— Start of DATASET ROWS —

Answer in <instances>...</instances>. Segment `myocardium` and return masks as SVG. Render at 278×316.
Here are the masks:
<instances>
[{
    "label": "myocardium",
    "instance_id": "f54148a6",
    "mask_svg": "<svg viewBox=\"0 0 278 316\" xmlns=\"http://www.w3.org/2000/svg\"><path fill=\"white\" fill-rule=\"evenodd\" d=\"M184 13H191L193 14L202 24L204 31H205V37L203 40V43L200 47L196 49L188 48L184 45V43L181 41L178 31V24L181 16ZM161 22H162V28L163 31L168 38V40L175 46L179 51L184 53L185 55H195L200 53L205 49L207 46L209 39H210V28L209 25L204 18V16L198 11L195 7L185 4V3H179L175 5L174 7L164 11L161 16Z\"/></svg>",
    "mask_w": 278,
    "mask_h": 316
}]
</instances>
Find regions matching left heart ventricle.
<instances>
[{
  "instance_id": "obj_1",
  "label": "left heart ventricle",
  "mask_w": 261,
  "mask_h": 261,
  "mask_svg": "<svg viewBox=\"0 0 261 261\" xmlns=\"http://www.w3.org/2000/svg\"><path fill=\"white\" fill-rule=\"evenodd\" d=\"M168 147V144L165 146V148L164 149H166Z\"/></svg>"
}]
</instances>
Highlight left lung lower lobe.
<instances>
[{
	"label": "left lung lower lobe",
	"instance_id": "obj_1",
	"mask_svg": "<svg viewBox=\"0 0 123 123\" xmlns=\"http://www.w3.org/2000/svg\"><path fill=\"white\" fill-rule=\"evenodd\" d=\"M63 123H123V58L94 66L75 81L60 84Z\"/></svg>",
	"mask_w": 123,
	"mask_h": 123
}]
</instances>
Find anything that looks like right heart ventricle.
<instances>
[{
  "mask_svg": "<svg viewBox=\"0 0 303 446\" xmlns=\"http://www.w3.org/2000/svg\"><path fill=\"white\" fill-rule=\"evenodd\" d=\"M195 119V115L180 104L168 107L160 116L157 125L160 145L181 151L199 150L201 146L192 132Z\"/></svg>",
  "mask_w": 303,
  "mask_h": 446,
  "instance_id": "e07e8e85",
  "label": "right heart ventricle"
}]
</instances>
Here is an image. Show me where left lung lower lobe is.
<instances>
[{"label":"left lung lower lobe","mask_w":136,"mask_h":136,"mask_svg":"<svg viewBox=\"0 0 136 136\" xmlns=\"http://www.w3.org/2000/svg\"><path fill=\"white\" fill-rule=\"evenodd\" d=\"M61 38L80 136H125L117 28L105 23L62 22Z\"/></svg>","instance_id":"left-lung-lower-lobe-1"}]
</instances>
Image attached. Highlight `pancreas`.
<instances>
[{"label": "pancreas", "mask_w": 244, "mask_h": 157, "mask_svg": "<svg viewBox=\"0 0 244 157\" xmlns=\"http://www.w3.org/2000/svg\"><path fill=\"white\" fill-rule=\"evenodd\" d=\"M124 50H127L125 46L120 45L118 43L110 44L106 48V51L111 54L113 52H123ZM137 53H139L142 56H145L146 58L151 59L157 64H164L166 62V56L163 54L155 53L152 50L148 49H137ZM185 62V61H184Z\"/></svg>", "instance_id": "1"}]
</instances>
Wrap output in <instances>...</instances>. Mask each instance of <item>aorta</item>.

— End of DATASET ROWS —

- _TASK REQUIREMENTS_: Please edit the entries above by changing every "Highlight" to "Outline", keeping everything else as it is.

- _OUTPUT BELOW_:
Answer in <instances>...</instances>. Segment `myocardium` and return masks as SVG. Render at 278×316.
Here are the masks:
<instances>
[{
    "label": "myocardium",
    "instance_id": "f54148a6",
    "mask_svg": "<svg viewBox=\"0 0 278 316\" xmlns=\"http://www.w3.org/2000/svg\"><path fill=\"white\" fill-rule=\"evenodd\" d=\"M184 13H191L193 14L202 24L204 31H205V37L203 40V43L200 47L196 49L188 48L184 45V43L181 41L178 31V24L181 16ZM161 22H162V28L163 31L168 38V40L175 46L179 51L184 53L185 55H195L200 53L205 49L207 46L209 39H210V28L209 25L204 18V16L198 11L195 7L185 4V3H179L175 5L174 7L164 11L161 16Z\"/></svg>",
    "mask_w": 278,
    "mask_h": 316
}]
</instances>
Find regions matching left heart ventricle.
<instances>
[{
  "instance_id": "obj_1",
  "label": "left heart ventricle",
  "mask_w": 261,
  "mask_h": 261,
  "mask_svg": "<svg viewBox=\"0 0 261 261\" xmlns=\"http://www.w3.org/2000/svg\"><path fill=\"white\" fill-rule=\"evenodd\" d=\"M168 147V144L165 146V148L164 149H166Z\"/></svg>"
}]
</instances>
Outline left lung lower lobe.
<instances>
[{
	"label": "left lung lower lobe",
	"instance_id": "obj_1",
	"mask_svg": "<svg viewBox=\"0 0 123 123\" xmlns=\"http://www.w3.org/2000/svg\"><path fill=\"white\" fill-rule=\"evenodd\" d=\"M63 123H123V58L94 66L75 81L60 84Z\"/></svg>",
	"mask_w": 123,
	"mask_h": 123
}]
</instances>
Find anything that looks like right heart ventricle.
<instances>
[{
  "mask_svg": "<svg viewBox=\"0 0 303 446\" xmlns=\"http://www.w3.org/2000/svg\"><path fill=\"white\" fill-rule=\"evenodd\" d=\"M195 119V115L180 104L168 107L160 116L157 125L160 145L181 151L199 150L201 146L192 132Z\"/></svg>",
  "mask_w": 303,
  "mask_h": 446,
  "instance_id": "e07e8e85",
  "label": "right heart ventricle"
}]
</instances>
Here is an image. Show me where left lung lower lobe is.
<instances>
[{"label":"left lung lower lobe","mask_w":136,"mask_h":136,"mask_svg":"<svg viewBox=\"0 0 136 136\" xmlns=\"http://www.w3.org/2000/svg\"><path fill=\"white\" fill-rule=\"evenodd\" d=\"M61 38L80 136H125L117 28L105 23L62 22Z\"/></svg>","instance_id":"left-lung-lower-lobe-1"}]
</instances>
Image attached. Outline `pancreas`.
<instances>
[{"label": "pancreas", "mask_w": 244, "mask_h": 157, "mask_svg": "<svg viewBox=\"0 0 244 157\" xmlns=\"http://www.w3.org/2000/svg\"><path fill=\"white\" fill-rule=\"evenodd\" d=\"M124 50H127L125 46L120 45L118 43L110 44L106 48V51L111 54L113 52H123ZM137 53H139L142 56H145L146 58L151 59L157 64H164L166 62V56L163 54L155 53L152 50L148 49H137ZM185 62V61H184Z\"/></svg>", "instance_id": "1"}]
</instances>
Wrap output in <instances>...</instances>. Mask each instance of <item>aorta</item>.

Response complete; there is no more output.